The Russian invasion of Ukraine has raised concerns in Taiwan that in the event of a Chinese attack, the country’s undersea internet cables could be cut.

Taiwan sends and receives around 95% of its data and voice traffic along bundles of fiber optic lines running along the seabed, The Wall Street Journal reported. Taiwanese officials say around 14 cables reach land at four locations on the country’s coast.

If any of the cables were severed, or if Chinese military strikes took out the minimally protected landing stations, much of Taiwan could go offline, according to the report.

While war is not imminent, China has not ruled out the use of military force against Taiwan. Beijing has also greatly stepped up its military posturing toward Taipei in recent years with increased incursions into Taiwan’s air defense identification zone and military exercises around the country.

According to Chinese military doctrine, the country would look to attain air, maritime, and information superiority as a prelude to an amphibious attack on Taiwan, the WSJ cited Ivan Kanapathy, director for China, Taiwan, and Mongolia on the White House’s National Security Council from 2018 to 2021, as saying. “Observing Ukraine’s highly effective use of media, Beijing likely judges that disconnecting Taiwan from the world would greatly improve China’s chances of success,” if it attacks, Kanapathy said.

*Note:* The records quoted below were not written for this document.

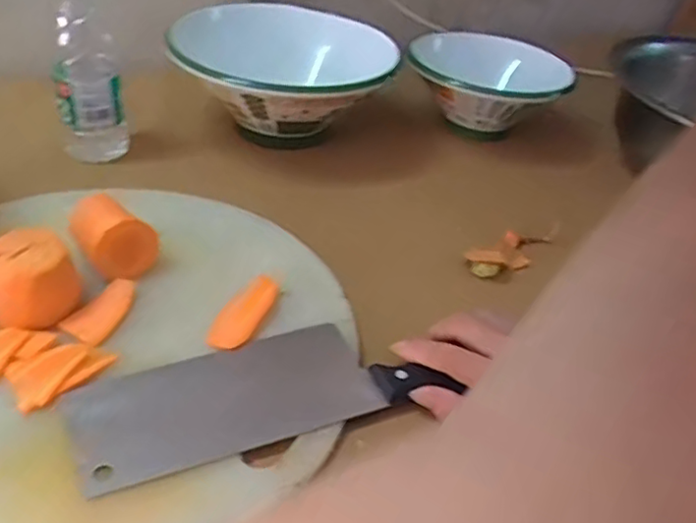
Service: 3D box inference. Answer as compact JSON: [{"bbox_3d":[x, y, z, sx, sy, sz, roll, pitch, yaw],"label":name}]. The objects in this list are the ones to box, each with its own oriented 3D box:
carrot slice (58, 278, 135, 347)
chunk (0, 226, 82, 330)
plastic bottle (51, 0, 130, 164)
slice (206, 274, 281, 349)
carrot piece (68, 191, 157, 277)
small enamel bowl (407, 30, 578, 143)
[{"bbox_3d":[-0.167,0.035,0.446,0.026,0.007,0.057,49,43,-10],"label":"carrot slice"},{"bbox_3d":[-0.210,0.013,0.427,0.057,0.046,0.050,-13,43,-25],"label":"chunk"},{"bbox_3d":[-0.238,-0.177,0.586,0.056,0.179,0.055,-9,41,-21],"label":"plastic bottle"},{"bbox_3d":[-0.072,0.034,0.460,0.027,0.010,0.077,16,40,10],"label":"slice"},{"bbox_3d":[-0.175,-0.022,0.478,0.047,0.041,0.063,-21,47,-32],"label":"carrot piece"},{"bbox_3d":[0.163,-0.206,0.756,0.173,0.085,0.198,22,40,17],"label":"small enamel bowl"}]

While China has not said it will attack undersea internet cables, security analysts say Beijing has the ability to cut them, per the report.

The Taiwanese government closely tracks internet connectivity and would be notified within an hour if a connection were lost, according to Wong Po-tsung (翁柏宗), the deputy head of Taiwan’s National Communications Commission. Taiwan’s landing stations are protected by the police, coast guard, and military if needed.

Even if all of Taiwan’s undersea cables were taken out, the country would still have limited internet connectivity through satellites, with priority given to the government and military. The problem is that satellite data capacity would be greatly reduced compared to seabed cables, in addition to needing receiver terminals for satellite connection, according to the report.

Taiwan is eager to see more internet cables laid to increase the number of connections and will probably build one or two more landing stations over the next five years, the WSJ cited Kenny Huang (黃勝雄), chief executive of government-linked cybersecurity and internet-domain registration group the Taiwan Network Information Center, as saying.

One former government official told the outlet that while Taiwan has known about the internet connectivity vulnerability for quite some time, the difficulty is that there are no easy solutions.